Ce livre m'a un peu réconciliée avec Amélie Nothomb que je trouve tellement imbuvable et déjantée dans ses interview que j'avais du mal à m'intéresser à ses oeuvres. Là, on m'avait donné le livre et la couverture me plaisait. En plus, il était court. Donc je l'ai ouvert puis lu. Dévoré même, si je puis dire.
L'auteur y décrit son enfance à la lumière de ce qu'elle considère comme le moteur de La sa vie : La Faim. Sa faim de nourriture oui, mais aussi du reste. Le besoin qu'elle a sans cesse de l'autre, de connaître, de savoir...

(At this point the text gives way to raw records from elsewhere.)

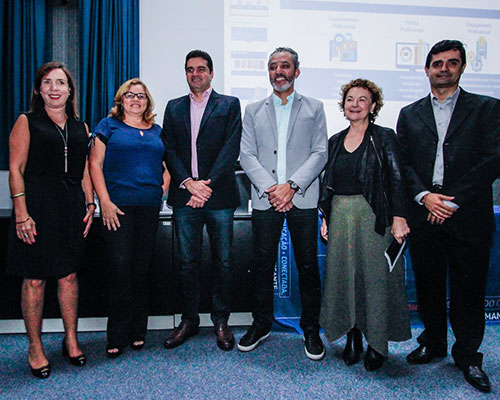
This screenshot has width=500, height=400. In order to click on presentation projected onto the wall in this screenshot , I will do `click(319, 23)`.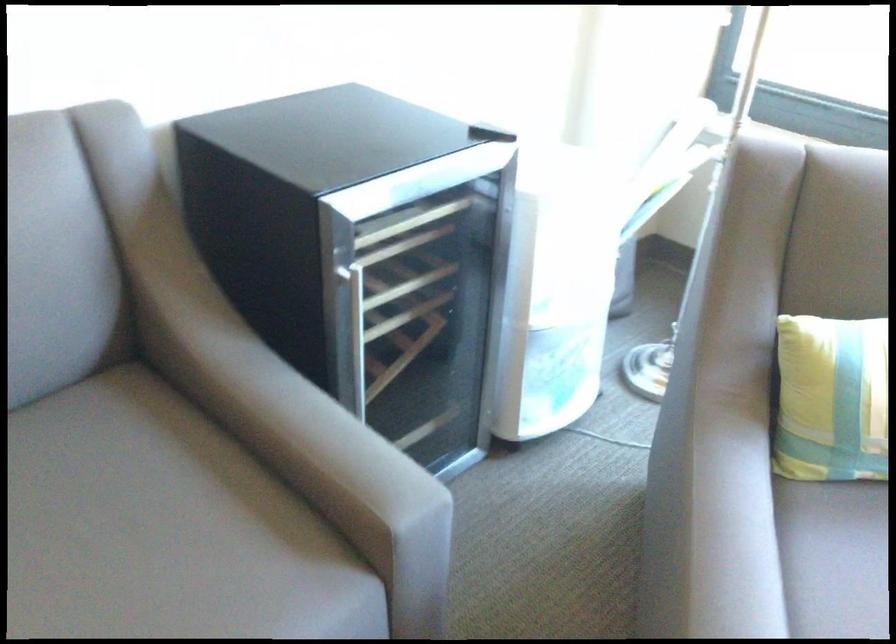
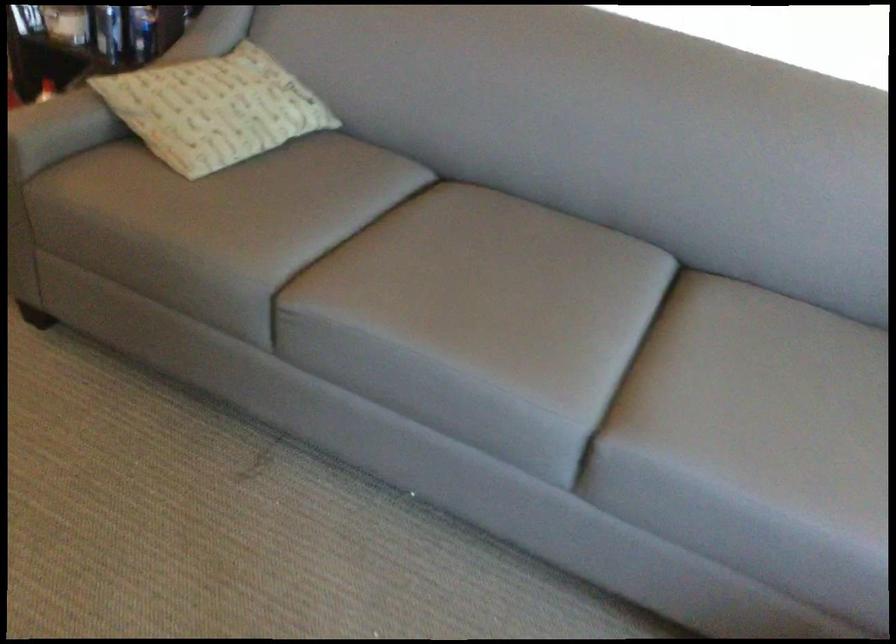
Question: How did the camera likely rotate?

Choices:
 (A) Left
 (B) Right
 (C) Up
 (D) Down

Answer: (A)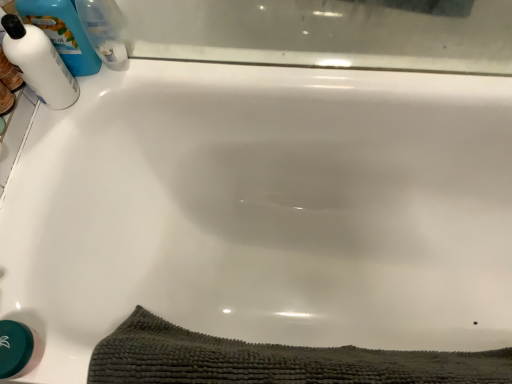
Question: In terms of width, does white glossy bottle at upper left, the 2th cleaning product in the left-to-right sequence, look wider or thinner when compared to blue plastic bottle at upper left, which is counted as the first cleaning product, starting from the right?

Choices:
 (A) thin
 (B) wide

Answer: (B)

Question: From their relative heights in the image, would you say white glossy bottle at upper left, the 2th cleaning product in the left-to-right sequence, is taller or shorter than blue plastic bottle at upper left, which is counted as the first cleaning product, starting from the right?

Choices:
 (A) short
 (B) tall

Answer: (B)

Question: Which object is positioned closest to the white glossy bottle at upper left, which is the 3th cleaning product in right-to-left order?

Choices:
 (A) blue plastic bottle at upper left, arranged as the third cleaning product when viewed from the left
 (B) dark gray textured bath towel at lower center
 (C) white glossy bottle at upper left, the 2th cleaning product viewed from the right

Answer: (C)

Question: Which is nearer to the dark gray textured bath towel at lower center?

Choices:
 (A) white glossy bottle at upper left, the 2th cleaning product viewed from the right
 (B) white glossy bottle at upper left, which is the 3th cleaning product in right-to-left order
 (C) blue plastic bottle at upper left, arranged as the third cleaning product when viewed from the left

Answer: (B)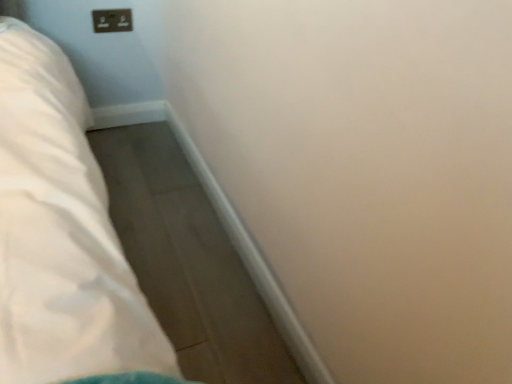
Question: Should I look upward or downward to see matte black outlet at upper left?

Choices:
 (A) down
 (B) up

Answer: (B)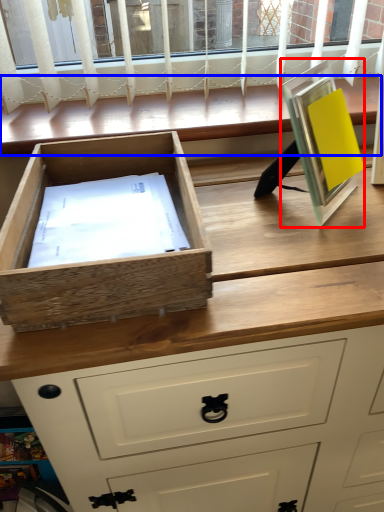
Question: Which of the following is the farthest to the observer, picture frame (highlighted by a red box) or window (highlighted by a blue box)?

Choices:
 (A) picture frame
 (B) window

Answer: (B)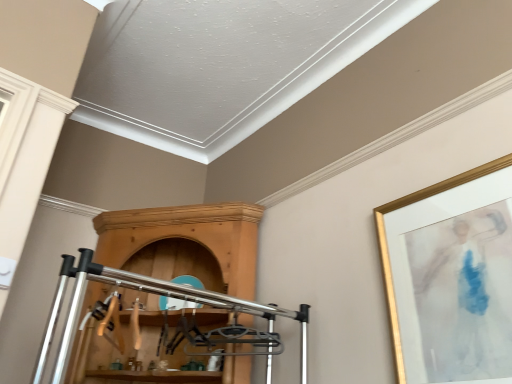
The width and height of the screenshot is (512, 384). What do you see at coordinates (451, 277) in the screenshot?
I see `gold-framed artwork at upper right` at bounding box center [451, 277].

Where is `gold-framed artwork at upper right`? gold-framed artwork at upper right is located at coordinates (451, 277).

Measure the distance between point (495, 279) and camera.

Point (495, 279) is 1.25 meters away from camera.

Locate an element on the screen. This screenshot has height=384, width=512. wooden cabinet at center is located at coordinates (185, 244).

This screenshot has width=512, height=384. Describe the element at coordinates (185, 244) in the screenshot. I see `wooden cabinet at center` at that location.

From the picture: In order to face wooden cabinet at center, should I rotate leftwards or rightwards?

Rotate your view left by about 11.037°.

You are a GUI agent. You are given a task and a screenshot of the screen. Output one action in this format:
    pyautogui.click(x=<x>, y=<y>)
    Task: Click on the gold-framed artwork at upper right
    
    Given the screenshot: What is the action you would take?
    pyautogui.click(x=451, y=277)

In the image, is gold-framed artwork at upper right on the left side or the right side of wooden cabinet at center?

Based on their positions, gold-framed artwork at upper right is located to the right of wooden cabinet at center.

Who is more distant, gold-framed artwork at upper right or wooden cabinet at center?

wooden cabinet at center is further away from the camera.

Which point is more distant from viewer, (x=476, y=295) or (x=220, y=253)?

Positioned behind is point (x=220, y=253).

From the image's perspective, relative to wooden cabinet at center, is gold-framed artwork at upper right above or below?

Clearly, from the image's perspective, gold-framed artwork at upper right is above wooden cabinet at center.

From a real-world perspective, does gold-framed artwork at upper right sit lower than wooden cabinet at center?

Yes, from a real-world perspective, gold-framed artwork at upper right is under wooden cabinet at center.

Can you confirm if gold-framed artwork at upper right is wider than wooden cabinet at center?

Incorrect, the width of gold-framed artwork at upper right does not surpass that of wooden cabinet at center.

Considering the sizes of objects gold-framed artwork at upper right and wooden cabinet at center in the image provided, who is shorter, gold-framed artwork at upper right or wooden cabinet at center?

gold-framed artwork at upper right.

Considering the relative sizes of gold-framed artwork at upper right and wooden cabinet at center in the image provided, is gold-framed artwork at upper right smaller than wooden cabinet at center?

Yes.

Is gold-framed artwork at upper right located outside wooden cabinet at center?

Yes, gold-framed artwork at upper right is outside of wooden cabinet at center.

Is gold-framed artwork at upper right touching wooden cabinet at center?

No, gold-framed artwork at upper right is not with wooden cabinet at center.

Could you tell me if gold-framed artwork at upper right is facing wooden cabinet at center?

No, gold-framed artwork at upper right is not facing towards wooden cabinet at center.

Based on the photo, what's the angular difference between gold-framed artwork at upper right and wooden cabinet at center's facing directions?

The angle between the facing direction of gold-framed artwork at upper right and the facing direction of wooden cabinet at center is 38.1 degrees.

At what (x,y) coordinates should I click in order to perform the action: click on furniture to the left of gold-framed artwork at upper right. Please return your answer as a coordinate pair (x, y). Looking at the image, I should click on (185, 244).

Between wooden cabinet at center and gold-framed artwork at upper right, which one appears on the right side from the viewer's perspective?

gold-framed artwork at upper right.

Relative to gold-framed artwork at upper right, is wooden cabinet at center in front or behind?

wooden cabinet at center is behind gold-framed artwork at upper right.

Which is behind, point (81, 358) or point (410, 316)?

The point (81, 358) is behind.

From the image's perspective, is wooden cabinet at center on gold-framed artwork at upper right?

No, from the image's perspective, wooden cabinet at center is not above gold-framed artwork at upper right.

From a real-world perspective, does wooden cabinet at center stand above gold-framed artwork at upper right?

Yes, from a real-world perspective, wooden cabinet at center is over gold-framed artwork at upper right

Which of these two, wooden cabinet at center or gold-framed artwork at upper right, is wider?

wooden cabinet at center.

Can you confirm if wooden cabinet at center is taller than gold-framed artwork at upper right?

Yes, wooden cabinet at center is taller than gold-framed artwork at upper right.

Does wooden cabinet at center have a larger size compared to gold-framed artwork at upper right?

Yes.

Is wooden cabinet at center situated inside gold-framed artwork at upper right or outside?

wooden cabinet at center cannot be found inside gold-framed artwork at upper right.

Is wooden cabinet at center far from gold-framed artwork at upper right?

Absolutely, wooden cabinet at center is distant from gold-framed artwork at upper right.

Could you tell me if wooden cabinet at center is facing gold-framed artwork at upper right?

→ No, wooden cabinet at center is not facing towards gold-framed artwork at upper right.

How many degrees apart are the facing directions of wooden cabinet at center and gold-framed artwork at upper right?

They differ by 38.1 degrees in their facing directions.

Measure the distance from wooden cabinet at center to gold-framed artwork at upper right.

They are 1.03 meters apart.

At what (x,y) coordinates should I click in order to perform the action: click on furniture above the gold-framed artwork at upper right (from a real-world perspective). Please return your answer as a coordinate pair (x, y). Looking at the image, I should click on coord(185,244).

Where is `picture frame that is under the wooden cabinet at center (from a real-world perspective)`? picture frame that is under the wooden cabinet at center (from a real-world perspective) is located at coordinates (451, 277).

The height and width of the screenshot is (384, 512). I want to click on picture frame above the wooden cabinet at center (from the image's perspective), so click(451, 277).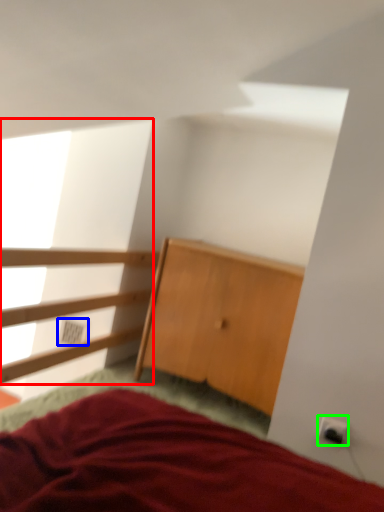
Question: Which is nearer to the window screen (highlighted by a red box)? electric outlet (highlighted by a blue box) or electric outlet (highlighted by a green box).

Choices:
 (A) electric outlet
 (B) electric outlet

Answer: (A)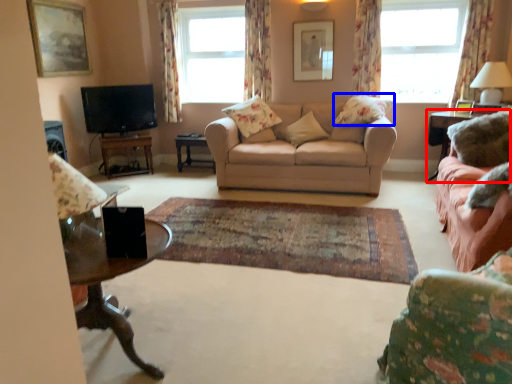
Question: Which object is further to the camera taking this photo, table (highlighted by a red box) or pillow (highlighted by a blue box)?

Elle explique comment cette faim l'a toujours guidée. C'est décrit sans complaisance, abruptement (comme souvent avec cet auteur je trouve) avec aussi la loufoquerie et l'humour qu'on attend d'Amélie Nothomb et avec... surprise pour moi, de la tendresse et de la simplicité. J'ai beaucoup aimé.
Et un extrait dont la lecture m'a scotchée au canapé.
"La faim, c'est vouloir. C'est un désir plus large que le désir. Ce n'est pas la volonté, qui est force. Ce n'est pas non plus une faiblesse, car la faim ne connaît pas la passivité. L'affamé est quelqu'un qui cherche.
Si Catulle s'enjoint à la résignation, c'est précisément parce qu'il n'est pas résigné. Il y a dans la faim une dynamique qui interdit d'accepter son état. C'est un vouloir qui est intolérable.
On me dira que le vouloir de Catulle, qui est le manque amoureux, l'obsession due à l'absence de la bien-aimée, n'a rien à voir. Mon langage y devine pourtant un registre identique. La faim, la vraie, qui n'est pas caprice de fringale, la faim qui dépoitraille et vide l'âme de sa substance, est l'échelle qui conduit à l'amour. Les grands amoureux furent éduqués à l'école de la faim.
Les êtres nés rassasiés - il y en a beaucoup - ne connaîtront jamais cette angoisse permanente, cette fébrilité, cette misère qui éveille jour et nuit."